A party objecting to the jury charge must “point out distinctly the objectionable matter and the grounds of the objection.” Tex. R. Civ. P. 274. When the complaining party’s objection is, “in the opinion of the appellate court, obscured or concealed by voluminous unfounded objections, minute differentiations or numerous unnecessary requests, such objection or request shall be untenable.” Id.
Reviewing the reporter’s record of the charge conference, we cannot determine the County’s exact complaint to the trial court concerning “cost to cure” except that it constituted a comment on the weight of the evidence. The trial court addressed that complaint by modifying the statement of the definition.

The court also rejected the County’s argument that the property owner’s expert had offered conclusory opinion testimony, since the County had failed to raise an issue as to the legal sufficiency of the testimony.  In its appellate briefing, the County had challenged the trial court’s admission of the expert testimony as being an abuse of discretion, but did not attack the legal sufficiency of the testimony.  For that reason, the court declined to evaluate whether the testimony was conclusory, and therefore denied the County’s motion for rehearing.

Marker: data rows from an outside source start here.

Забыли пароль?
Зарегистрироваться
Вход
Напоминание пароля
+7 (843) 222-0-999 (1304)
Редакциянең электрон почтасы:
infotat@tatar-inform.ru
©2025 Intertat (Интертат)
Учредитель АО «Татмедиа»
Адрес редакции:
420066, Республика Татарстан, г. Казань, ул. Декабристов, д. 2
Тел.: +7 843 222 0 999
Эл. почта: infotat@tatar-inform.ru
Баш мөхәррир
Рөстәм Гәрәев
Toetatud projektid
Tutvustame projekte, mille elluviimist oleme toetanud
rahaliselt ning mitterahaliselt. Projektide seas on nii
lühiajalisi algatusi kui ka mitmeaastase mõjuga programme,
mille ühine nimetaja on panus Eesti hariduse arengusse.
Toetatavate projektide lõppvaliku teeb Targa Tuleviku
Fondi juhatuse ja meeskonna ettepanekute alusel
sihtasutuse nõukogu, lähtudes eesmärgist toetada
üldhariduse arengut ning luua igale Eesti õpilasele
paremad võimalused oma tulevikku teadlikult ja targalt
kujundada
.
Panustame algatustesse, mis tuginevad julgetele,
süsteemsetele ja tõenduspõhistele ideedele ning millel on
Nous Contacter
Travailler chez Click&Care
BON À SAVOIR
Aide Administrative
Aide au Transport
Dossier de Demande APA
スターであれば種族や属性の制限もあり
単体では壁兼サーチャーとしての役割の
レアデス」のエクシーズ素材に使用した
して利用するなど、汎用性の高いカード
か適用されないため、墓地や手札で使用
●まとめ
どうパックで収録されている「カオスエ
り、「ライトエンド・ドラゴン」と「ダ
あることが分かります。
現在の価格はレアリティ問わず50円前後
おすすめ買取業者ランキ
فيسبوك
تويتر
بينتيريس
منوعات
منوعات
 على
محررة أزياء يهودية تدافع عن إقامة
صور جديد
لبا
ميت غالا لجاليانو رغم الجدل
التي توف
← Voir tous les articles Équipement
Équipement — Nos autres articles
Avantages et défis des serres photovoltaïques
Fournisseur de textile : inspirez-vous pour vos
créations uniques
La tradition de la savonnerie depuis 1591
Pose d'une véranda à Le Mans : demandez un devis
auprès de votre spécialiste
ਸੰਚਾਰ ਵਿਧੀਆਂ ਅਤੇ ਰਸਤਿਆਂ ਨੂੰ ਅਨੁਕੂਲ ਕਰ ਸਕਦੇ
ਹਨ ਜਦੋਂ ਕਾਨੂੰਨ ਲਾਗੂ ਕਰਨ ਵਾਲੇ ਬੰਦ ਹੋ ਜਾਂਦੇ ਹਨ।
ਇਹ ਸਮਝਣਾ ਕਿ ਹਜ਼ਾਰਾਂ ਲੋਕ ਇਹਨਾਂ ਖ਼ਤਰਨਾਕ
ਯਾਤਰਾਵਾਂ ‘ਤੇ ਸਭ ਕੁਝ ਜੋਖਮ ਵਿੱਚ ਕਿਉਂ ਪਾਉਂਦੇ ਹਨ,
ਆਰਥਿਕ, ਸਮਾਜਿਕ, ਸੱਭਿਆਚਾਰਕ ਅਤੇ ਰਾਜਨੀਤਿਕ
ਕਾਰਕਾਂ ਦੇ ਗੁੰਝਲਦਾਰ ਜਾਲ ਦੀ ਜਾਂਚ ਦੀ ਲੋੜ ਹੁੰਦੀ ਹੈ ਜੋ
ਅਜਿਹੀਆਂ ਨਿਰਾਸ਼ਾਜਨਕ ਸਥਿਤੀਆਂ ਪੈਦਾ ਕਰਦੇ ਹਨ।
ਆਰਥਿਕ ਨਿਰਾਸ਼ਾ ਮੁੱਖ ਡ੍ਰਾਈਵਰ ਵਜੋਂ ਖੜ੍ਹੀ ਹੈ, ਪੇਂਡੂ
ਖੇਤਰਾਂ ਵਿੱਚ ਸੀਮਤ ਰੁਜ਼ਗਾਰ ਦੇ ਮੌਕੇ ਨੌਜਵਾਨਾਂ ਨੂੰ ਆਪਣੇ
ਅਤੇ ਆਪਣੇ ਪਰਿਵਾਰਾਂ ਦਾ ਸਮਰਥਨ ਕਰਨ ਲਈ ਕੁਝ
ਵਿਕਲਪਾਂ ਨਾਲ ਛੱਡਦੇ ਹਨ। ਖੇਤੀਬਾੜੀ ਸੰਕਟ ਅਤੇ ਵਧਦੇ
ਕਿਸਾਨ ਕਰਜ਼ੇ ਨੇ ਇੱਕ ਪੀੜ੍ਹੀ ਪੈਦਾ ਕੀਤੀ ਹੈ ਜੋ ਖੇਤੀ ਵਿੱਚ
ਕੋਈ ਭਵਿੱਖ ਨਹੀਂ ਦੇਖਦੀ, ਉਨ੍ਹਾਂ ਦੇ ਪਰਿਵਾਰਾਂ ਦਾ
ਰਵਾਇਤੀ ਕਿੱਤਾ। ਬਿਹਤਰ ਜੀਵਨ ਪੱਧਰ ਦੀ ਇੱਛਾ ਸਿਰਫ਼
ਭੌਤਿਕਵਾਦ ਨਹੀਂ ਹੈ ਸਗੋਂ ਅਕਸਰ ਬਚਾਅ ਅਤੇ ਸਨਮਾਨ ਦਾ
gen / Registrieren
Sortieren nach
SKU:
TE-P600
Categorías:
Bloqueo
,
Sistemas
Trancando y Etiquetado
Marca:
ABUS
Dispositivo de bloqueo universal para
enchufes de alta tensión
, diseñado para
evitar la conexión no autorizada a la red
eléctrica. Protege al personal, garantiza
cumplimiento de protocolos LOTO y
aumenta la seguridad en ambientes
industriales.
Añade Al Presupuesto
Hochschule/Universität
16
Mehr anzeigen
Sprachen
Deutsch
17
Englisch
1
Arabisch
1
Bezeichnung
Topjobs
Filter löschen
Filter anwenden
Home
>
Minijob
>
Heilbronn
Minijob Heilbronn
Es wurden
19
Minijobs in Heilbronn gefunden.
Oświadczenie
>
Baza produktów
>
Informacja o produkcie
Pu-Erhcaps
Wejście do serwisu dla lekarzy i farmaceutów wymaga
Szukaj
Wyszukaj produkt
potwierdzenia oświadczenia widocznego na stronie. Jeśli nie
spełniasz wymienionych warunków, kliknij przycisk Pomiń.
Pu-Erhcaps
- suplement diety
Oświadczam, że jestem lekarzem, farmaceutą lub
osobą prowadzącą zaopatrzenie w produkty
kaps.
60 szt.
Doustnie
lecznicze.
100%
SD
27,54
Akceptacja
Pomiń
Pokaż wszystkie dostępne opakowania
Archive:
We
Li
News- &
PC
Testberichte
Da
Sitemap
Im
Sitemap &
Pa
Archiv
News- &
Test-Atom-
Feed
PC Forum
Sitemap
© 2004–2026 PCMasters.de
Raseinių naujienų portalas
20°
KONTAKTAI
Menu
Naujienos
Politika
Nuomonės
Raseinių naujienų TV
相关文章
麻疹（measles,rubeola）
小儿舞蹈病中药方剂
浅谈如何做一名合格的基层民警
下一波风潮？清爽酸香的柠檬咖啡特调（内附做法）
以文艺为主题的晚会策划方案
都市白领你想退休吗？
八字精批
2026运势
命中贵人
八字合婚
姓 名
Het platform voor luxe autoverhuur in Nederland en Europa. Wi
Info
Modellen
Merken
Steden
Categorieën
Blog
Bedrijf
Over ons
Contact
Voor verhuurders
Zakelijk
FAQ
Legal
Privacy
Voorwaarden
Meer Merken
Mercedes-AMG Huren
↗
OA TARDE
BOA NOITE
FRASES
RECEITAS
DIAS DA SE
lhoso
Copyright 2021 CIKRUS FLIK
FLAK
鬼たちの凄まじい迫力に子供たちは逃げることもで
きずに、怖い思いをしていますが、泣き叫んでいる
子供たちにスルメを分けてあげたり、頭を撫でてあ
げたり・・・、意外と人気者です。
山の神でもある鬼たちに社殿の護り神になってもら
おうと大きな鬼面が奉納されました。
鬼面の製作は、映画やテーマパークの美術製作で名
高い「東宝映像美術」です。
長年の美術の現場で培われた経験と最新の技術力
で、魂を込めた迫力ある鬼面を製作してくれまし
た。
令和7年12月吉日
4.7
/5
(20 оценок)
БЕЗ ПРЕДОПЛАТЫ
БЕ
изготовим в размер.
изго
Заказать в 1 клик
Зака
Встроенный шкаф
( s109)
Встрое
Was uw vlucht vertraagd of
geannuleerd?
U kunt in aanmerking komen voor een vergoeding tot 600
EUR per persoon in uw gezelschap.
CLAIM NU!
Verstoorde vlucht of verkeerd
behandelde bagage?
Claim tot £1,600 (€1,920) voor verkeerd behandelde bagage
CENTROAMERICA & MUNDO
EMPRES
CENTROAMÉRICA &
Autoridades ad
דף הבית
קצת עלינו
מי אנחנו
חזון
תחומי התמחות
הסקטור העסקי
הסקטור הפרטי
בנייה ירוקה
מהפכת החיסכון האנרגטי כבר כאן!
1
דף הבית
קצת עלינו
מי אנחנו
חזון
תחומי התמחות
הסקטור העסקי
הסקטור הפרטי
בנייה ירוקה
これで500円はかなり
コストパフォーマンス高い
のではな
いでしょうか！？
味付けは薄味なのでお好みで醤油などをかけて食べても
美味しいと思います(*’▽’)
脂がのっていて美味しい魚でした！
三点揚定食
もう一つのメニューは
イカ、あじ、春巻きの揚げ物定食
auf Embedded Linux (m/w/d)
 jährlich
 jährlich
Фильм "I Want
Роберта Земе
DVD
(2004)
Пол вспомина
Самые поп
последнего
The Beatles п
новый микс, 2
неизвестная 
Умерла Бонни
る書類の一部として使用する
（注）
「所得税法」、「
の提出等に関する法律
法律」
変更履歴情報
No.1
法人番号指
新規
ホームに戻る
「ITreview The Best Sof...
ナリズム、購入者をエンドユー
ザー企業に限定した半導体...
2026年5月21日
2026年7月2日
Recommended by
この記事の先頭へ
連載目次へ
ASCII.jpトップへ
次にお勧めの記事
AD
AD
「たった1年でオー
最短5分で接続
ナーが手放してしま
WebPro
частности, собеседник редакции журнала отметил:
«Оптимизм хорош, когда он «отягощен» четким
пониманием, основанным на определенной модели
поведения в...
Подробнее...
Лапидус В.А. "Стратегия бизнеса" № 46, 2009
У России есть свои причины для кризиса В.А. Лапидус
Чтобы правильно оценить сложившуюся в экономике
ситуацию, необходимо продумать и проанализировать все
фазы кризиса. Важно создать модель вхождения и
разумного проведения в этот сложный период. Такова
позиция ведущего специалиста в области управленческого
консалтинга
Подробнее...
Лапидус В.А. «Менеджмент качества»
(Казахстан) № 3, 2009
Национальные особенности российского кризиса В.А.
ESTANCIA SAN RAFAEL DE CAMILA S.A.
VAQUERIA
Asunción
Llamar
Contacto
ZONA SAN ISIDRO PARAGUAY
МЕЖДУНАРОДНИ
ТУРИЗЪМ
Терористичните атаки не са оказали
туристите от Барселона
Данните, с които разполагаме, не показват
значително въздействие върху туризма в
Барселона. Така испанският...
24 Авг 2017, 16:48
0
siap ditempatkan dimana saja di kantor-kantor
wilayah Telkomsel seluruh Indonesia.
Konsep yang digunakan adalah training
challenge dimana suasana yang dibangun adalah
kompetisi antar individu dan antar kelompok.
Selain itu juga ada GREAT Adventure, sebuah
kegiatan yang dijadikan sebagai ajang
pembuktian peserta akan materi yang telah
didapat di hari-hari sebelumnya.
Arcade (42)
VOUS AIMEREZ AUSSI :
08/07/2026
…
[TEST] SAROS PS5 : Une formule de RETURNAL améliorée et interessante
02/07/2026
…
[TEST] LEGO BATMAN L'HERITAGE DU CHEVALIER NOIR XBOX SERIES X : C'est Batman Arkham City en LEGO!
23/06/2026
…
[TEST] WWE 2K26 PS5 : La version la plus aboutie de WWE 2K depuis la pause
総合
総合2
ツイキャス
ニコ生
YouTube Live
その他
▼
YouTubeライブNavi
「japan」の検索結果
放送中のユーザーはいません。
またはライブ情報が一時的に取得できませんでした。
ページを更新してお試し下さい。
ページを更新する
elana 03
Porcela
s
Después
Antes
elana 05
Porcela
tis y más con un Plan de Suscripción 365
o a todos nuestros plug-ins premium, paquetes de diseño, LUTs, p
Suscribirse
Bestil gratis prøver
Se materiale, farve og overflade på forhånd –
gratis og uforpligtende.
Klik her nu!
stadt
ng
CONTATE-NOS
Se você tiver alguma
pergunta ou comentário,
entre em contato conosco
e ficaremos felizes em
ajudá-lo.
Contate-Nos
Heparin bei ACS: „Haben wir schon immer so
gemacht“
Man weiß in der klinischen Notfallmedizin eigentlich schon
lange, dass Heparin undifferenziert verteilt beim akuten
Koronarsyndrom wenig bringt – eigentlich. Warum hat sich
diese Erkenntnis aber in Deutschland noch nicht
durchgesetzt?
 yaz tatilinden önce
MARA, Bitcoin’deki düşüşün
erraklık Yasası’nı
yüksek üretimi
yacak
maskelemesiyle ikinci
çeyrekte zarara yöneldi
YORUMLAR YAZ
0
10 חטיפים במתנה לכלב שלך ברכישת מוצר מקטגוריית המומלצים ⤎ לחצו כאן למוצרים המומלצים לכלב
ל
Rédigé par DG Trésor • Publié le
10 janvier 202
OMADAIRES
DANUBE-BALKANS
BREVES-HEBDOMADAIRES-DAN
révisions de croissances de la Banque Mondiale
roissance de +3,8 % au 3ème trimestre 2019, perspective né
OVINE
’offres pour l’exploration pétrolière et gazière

Dallas County, Texas v. Crestview Corners Car Wash, No. 05-09-00623-CV

The court also issued a memorandum opinion in another governmental immunity case.  In this instance, the court of appeals affirmed the trial court’s denial of a plea to the jurisdiction, concluding that the plaintiff had properly alleged a waiver of sovereign immunity based on the government body’s use or condition of tangible personal property – namely, the 4×8-foot, improperly secured whiteboard that had fallen on the plaintiff’s head.

Dallas Metrocare Services v. Juarez, No. 05-11-01144-CV

In a governmental immunity case, the court has sustained a plea to the jurisdiction asserted by the City of Dallas in response to a slip-and-fall case.  The plaintiff alleged she had fallen while trying to open a locked door that had a puddle of fallen rainwater in front of it.  The City filed an interlocutory appeal after the trial court denied its plea to the jurisdiction.  The court of appeals reversed and rendered judgment dismissing the plaintiff’s claims, concluding that (1) the plaintiff had failed to raise a fact issue showing the City had knowledge of the allegedly dangerous condition, and (2) a plaintiff injured by a premises defect on governmental property can only assert a premises defect claim under the Texas Tort Claims Act, not a claim for general negligence.  Without an express waiver of governmental immunity under the TTCA, the court dismissed the case for lack of subject matter jurisdiction.